Write out the material below again, substituting "hours" for every occurrence of "minutes" and leaving everything else unchanged.
━━━ Records supplied ━━━
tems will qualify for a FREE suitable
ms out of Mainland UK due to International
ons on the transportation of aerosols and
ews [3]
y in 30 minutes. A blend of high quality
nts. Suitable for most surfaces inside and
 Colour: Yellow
━━━
Result below:
tems will qualify for a FREE suitable
ms out of Mainland UK due to International
ons on the transportation of aerosols and
ews [3]
y in 30 hours. A blend of high quality
nts. Suitable for most surfaces inside and
 Colour: Yellow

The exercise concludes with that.